The main trade-off is accuracy versus privacy. Cloud-based tools typically have access to more computational power and larger language models, so their transcription quality can be slightly better, especially for heavy accents or specialized jargon. Krisp’s on-device model is fast and works offline, but it may struggle more in noisy or complex settings.

Another limitation: Krisp’s transcription feature is still relatively new, and some users report occasional hiccups with speaker labeling and punctuation in longer meetings. For casual note-taking, it’s perfectly fine. For demanding professional use, you might want to test both and decide based on your risk tolerance.

Why Privacy in Transcription Is a Real Concern

A single recorded meeting can contain confidential business strategy, personal medical information, or legal discussions. If that recording is stored in the cloud, it becomes part of a data pool that could be subpoenaed, hacked, or used for secondary purposes without your consent.

In 2024, a major transcription service announced it had used customer audio to improve its AI models without explicit opt-in. That incident reminded many users that their “free” or “low-cost” transcription service had hidden costs. Since then, a growing number of professionals have been asking whether the convenience of cloud transcription is worth the exposure.

Krisp’s local-processing design eliminates that risk by design. Even if Krisp’s servers were compromised, there would be no customer audio to steal. That’s a strong argument for anyone who regularly handles sensitive conversations.

Practical Steps for Choosing a Secure Note Taker

If you’re shopping for a privacy-focused transcription tool, here are a few concrete things to check:

  1. Where does the audio go? Look for tools that process speech on the device rather than sending it to a server. Krisp is currently one of the few that does this for full transcription, though more are likely to follow.

  2. What happens to the data afterward? Even if the audio is processed initially in the cloud, some services allow you to delete recordings after transcription. Check their data retention policies. A service that keeps your audio for 30 days by default is not privacy-friendly.

  3. Does the tool use your data for training? Read the privacy policy – but don’t rely on it alone. Search for news about past incidents or independent audits. Otter and Fireflies have been fairly transparent, but their business models depend on cloud infrastructure.

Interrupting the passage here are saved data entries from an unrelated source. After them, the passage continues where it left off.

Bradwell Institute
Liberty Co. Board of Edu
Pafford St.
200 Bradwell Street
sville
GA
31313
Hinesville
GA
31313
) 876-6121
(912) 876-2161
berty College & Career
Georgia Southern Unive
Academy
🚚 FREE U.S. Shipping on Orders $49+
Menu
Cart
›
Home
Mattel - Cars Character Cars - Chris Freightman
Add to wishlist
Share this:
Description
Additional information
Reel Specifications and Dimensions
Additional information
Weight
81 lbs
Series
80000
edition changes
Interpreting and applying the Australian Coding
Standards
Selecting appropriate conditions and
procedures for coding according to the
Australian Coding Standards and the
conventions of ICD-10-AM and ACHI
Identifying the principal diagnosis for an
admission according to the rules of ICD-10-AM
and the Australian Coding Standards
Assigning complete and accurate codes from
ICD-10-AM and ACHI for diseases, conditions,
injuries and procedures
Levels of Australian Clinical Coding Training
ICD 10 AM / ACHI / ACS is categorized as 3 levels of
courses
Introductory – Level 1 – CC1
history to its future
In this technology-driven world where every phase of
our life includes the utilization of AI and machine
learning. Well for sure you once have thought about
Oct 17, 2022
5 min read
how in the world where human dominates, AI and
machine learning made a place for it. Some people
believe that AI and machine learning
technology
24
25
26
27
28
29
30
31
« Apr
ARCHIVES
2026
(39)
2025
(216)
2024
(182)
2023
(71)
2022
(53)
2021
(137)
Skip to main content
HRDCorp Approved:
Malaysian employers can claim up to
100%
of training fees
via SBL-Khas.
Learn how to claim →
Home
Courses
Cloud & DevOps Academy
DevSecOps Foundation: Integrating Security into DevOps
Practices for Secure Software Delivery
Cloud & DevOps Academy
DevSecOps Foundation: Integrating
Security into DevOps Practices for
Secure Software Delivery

  4. Can you use it offline? Krisp works offline for transcription, which is a useful indicator that processing is local. Cloud-dependent tools will stop functioning without an internet connection.

  5. Test accuracy yourself. Run a few test meetings with different speakers, accents, and background noise. If the local model is too error-prone for your needs, you may have to accept a higher privacy risk in exchange for better quality.

The Bottom Line

Krisp’s approach to AI note-taking is genuinely different from most competitors. By keeping all audio processing on your device, it removes the most common privacy risk in transcription – third-party access to recorded conversations. That doesn’t make Krisp perfect: its accuracy still lags behind top cloud services, and you lose the convenience of accessing your transcripts from any device, anywhere.

For professionals who handle sensitive information, Krisp offers a viable compromise. For everyday meeting notes where privacy is less critical, Otter or Fireflies may still be more practical. The key is to match the tool’s privacy level to the sensitivity of the conversations you are recording.

If you aren’t sure where your current tool stores your data, it is worth finding out. The answer might change how you use it.